[Begin Supplied material]
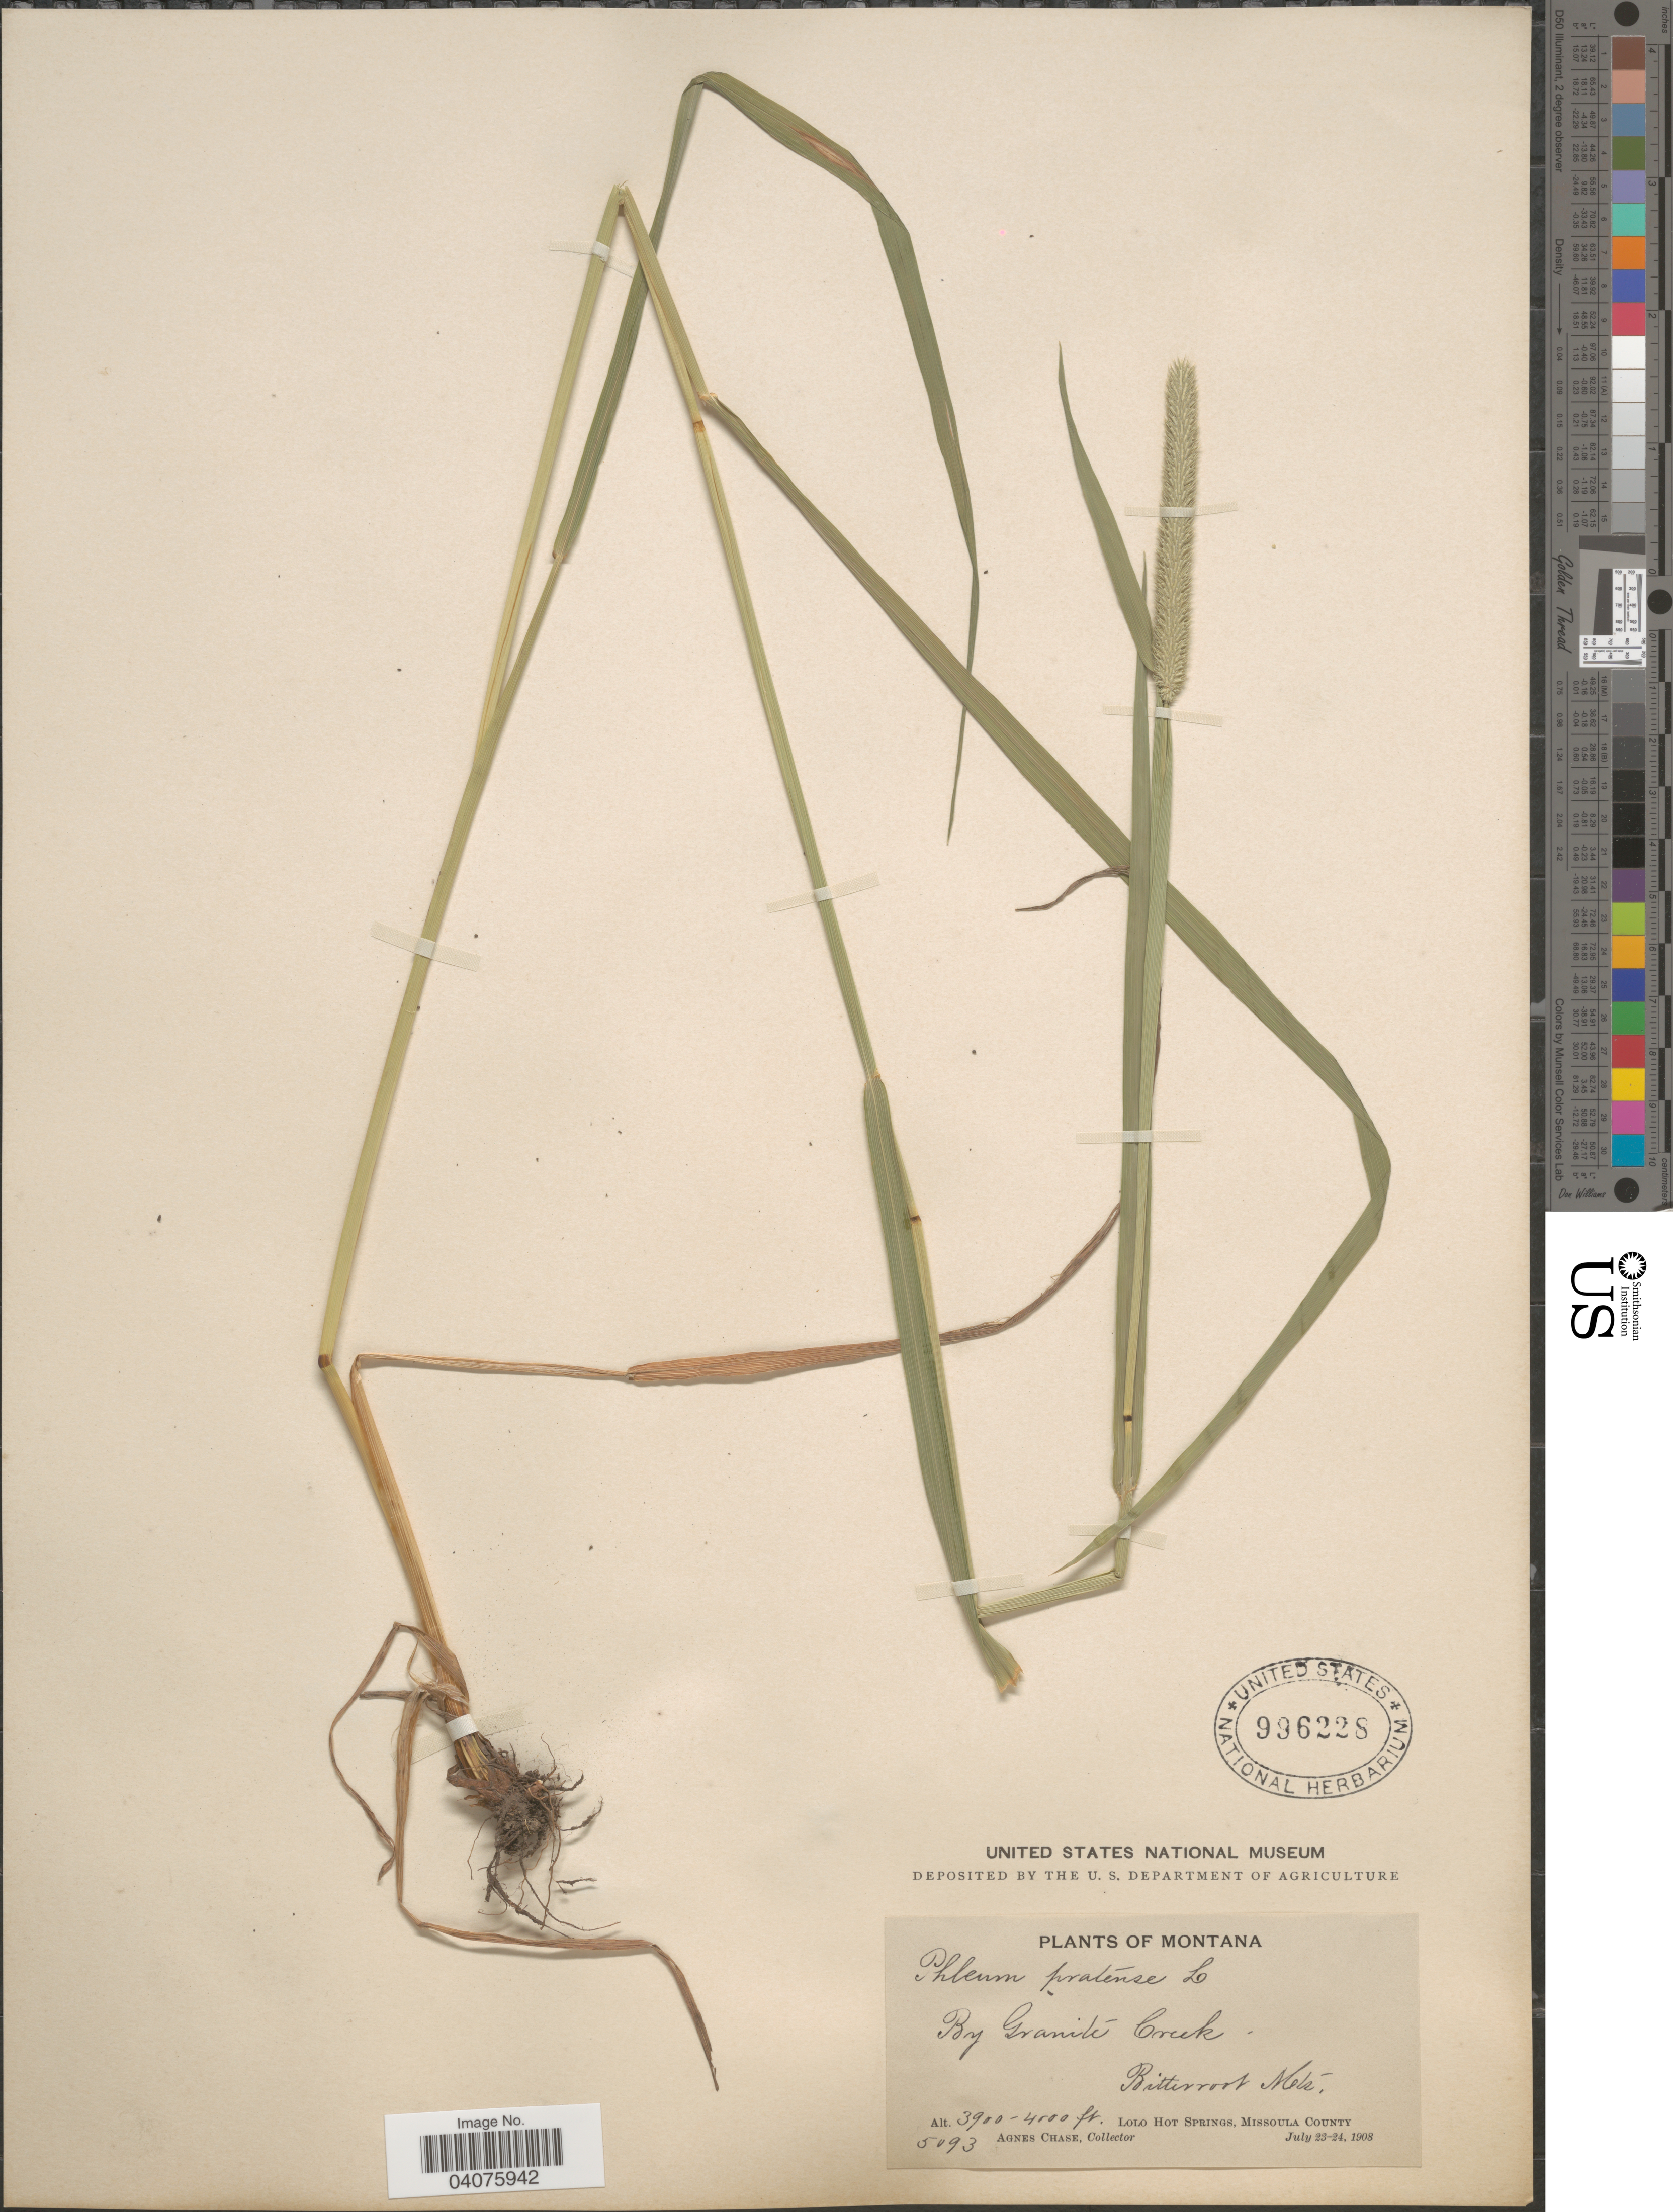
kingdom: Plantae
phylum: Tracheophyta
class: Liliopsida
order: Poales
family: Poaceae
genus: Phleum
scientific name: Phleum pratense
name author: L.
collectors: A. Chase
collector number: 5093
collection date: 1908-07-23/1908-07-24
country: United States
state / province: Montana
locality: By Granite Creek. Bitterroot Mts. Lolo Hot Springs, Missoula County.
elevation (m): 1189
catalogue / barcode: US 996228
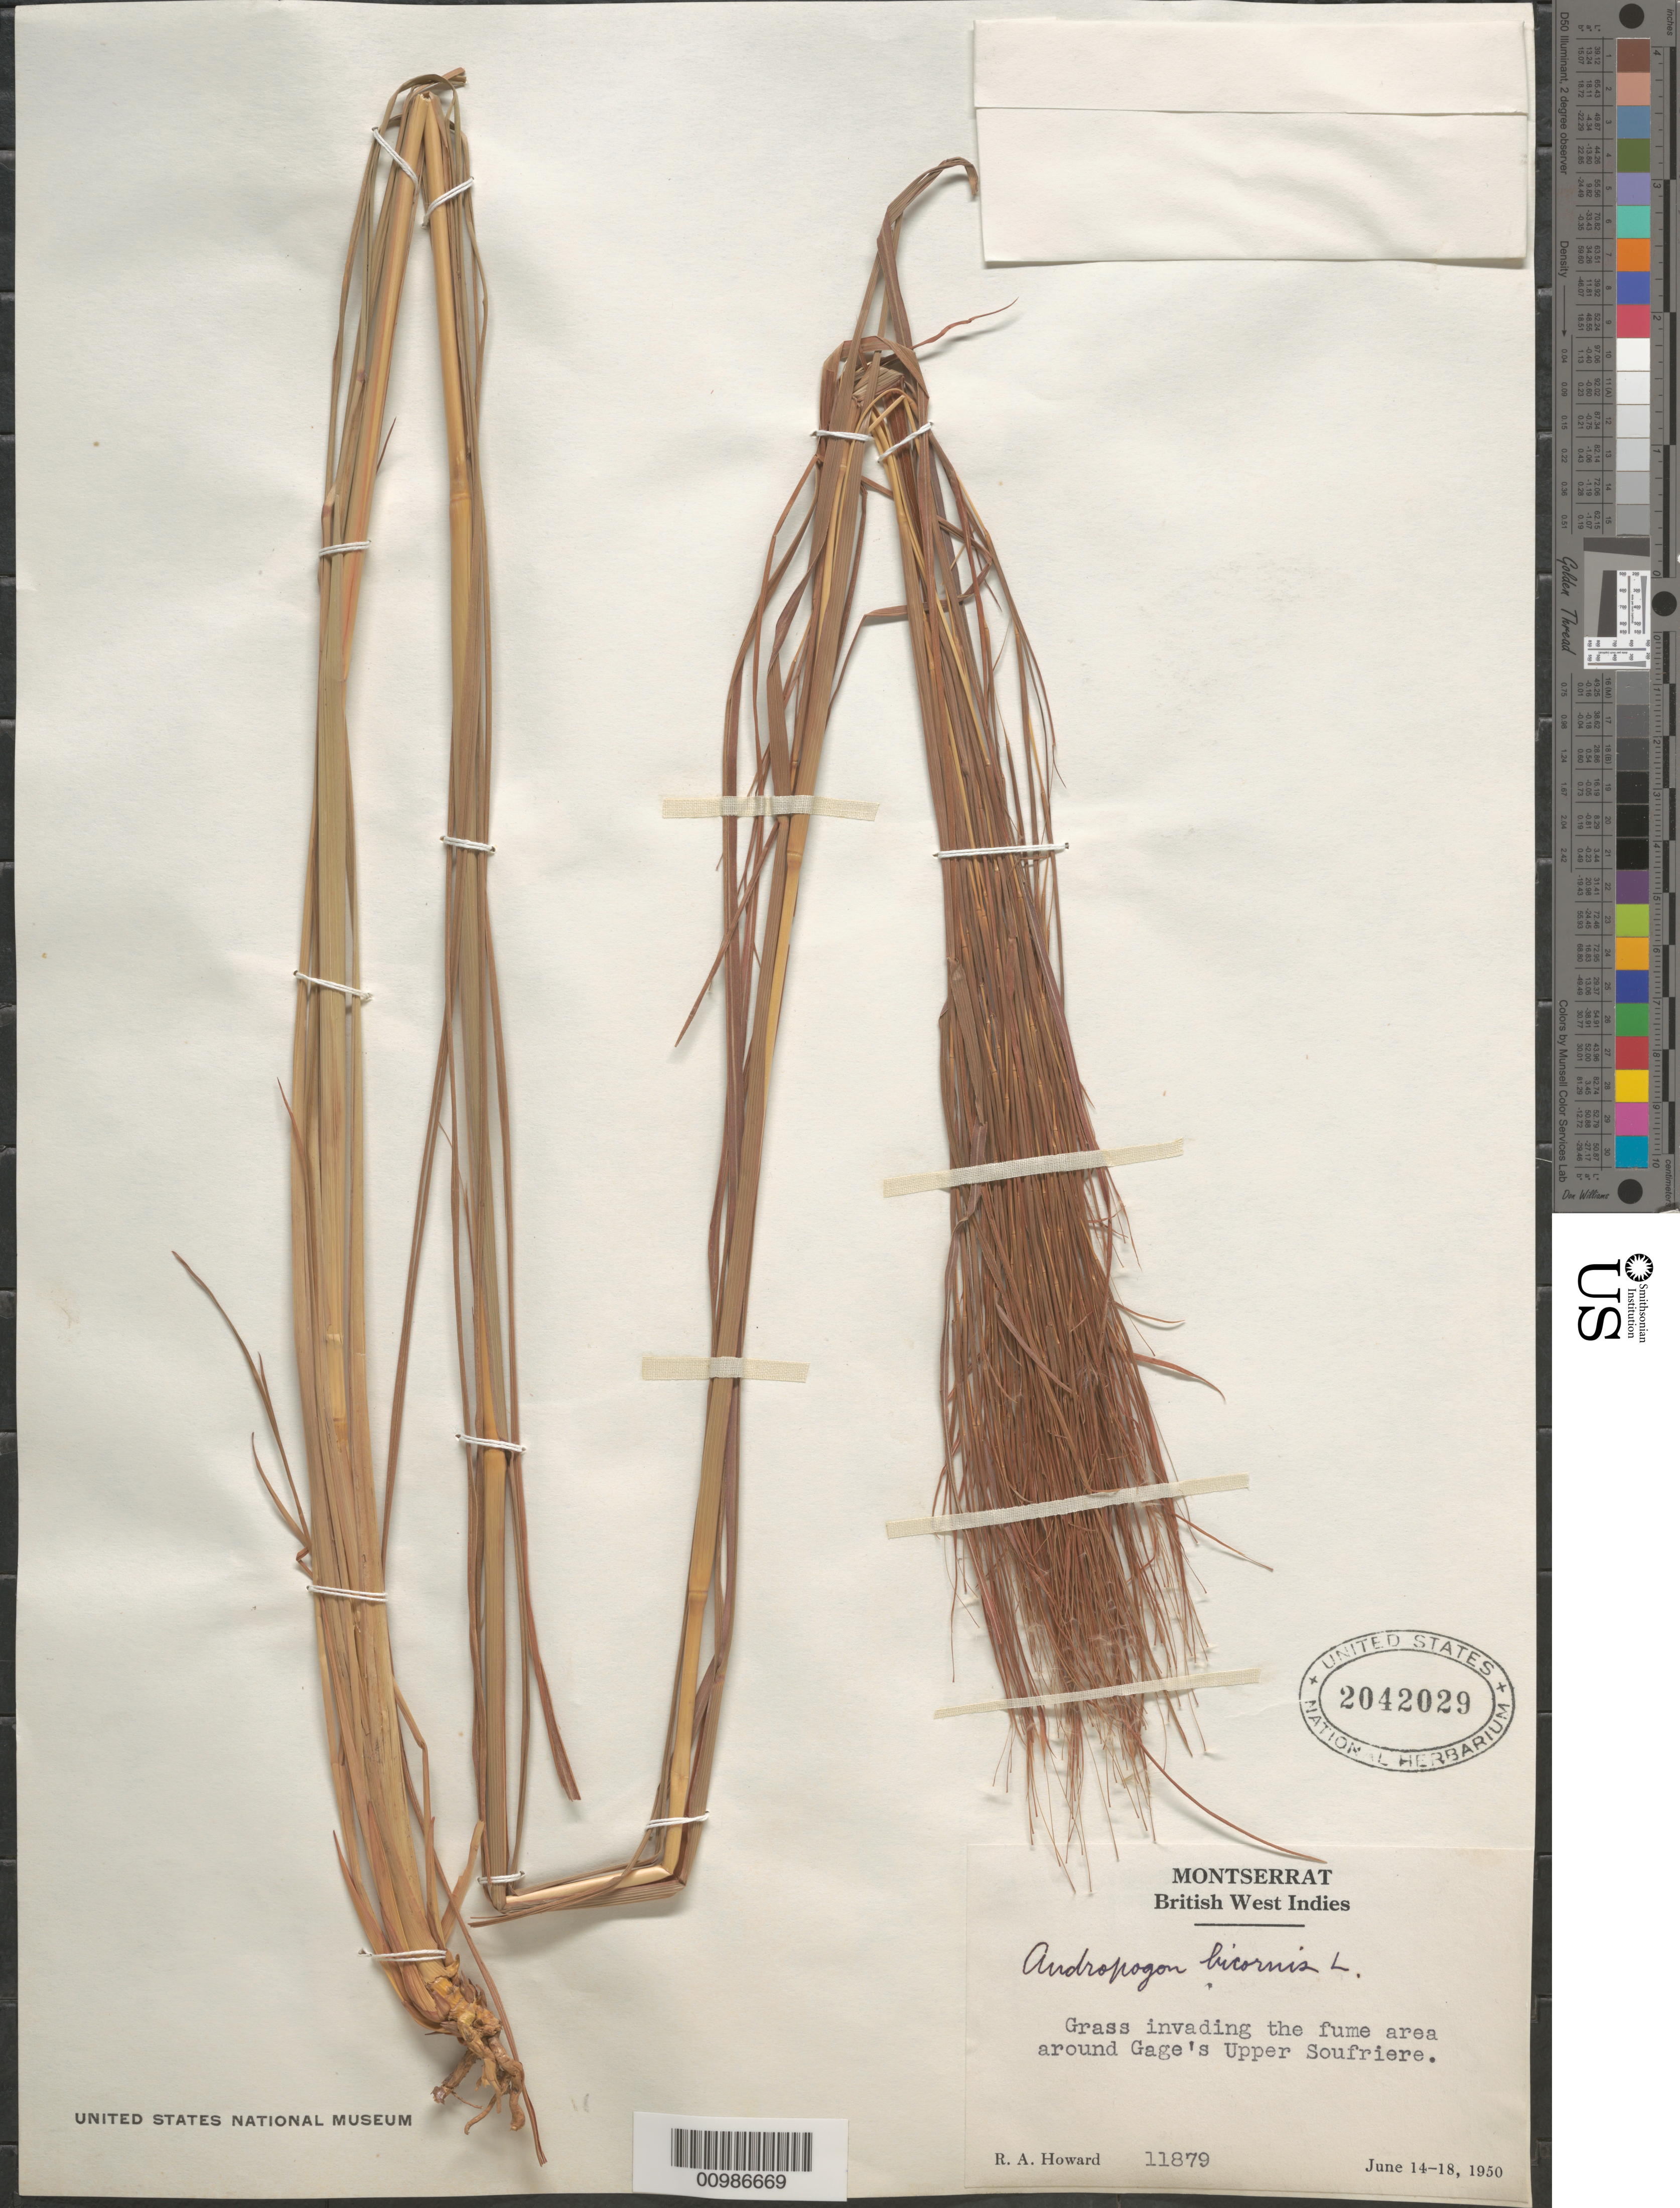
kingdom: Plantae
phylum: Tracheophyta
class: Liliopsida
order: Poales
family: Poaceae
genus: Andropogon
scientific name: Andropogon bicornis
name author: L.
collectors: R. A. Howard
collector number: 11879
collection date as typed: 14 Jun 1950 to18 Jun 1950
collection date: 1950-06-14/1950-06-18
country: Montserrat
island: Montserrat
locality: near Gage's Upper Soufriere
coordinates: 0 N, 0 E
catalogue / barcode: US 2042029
[End Supplied material]
▶ **What to work on**: Rewrite the lines from the one holding "island: Montserrat" through the end of the records, inclusive, swapping "locality" for "site" and leaving everything else unchanged.

▶ **Correct answer**:
island: Montserrat
site: near Gage's Upper Soufriere
coordinates: 0 N, 0 E
catalogue / barcode: US 2042029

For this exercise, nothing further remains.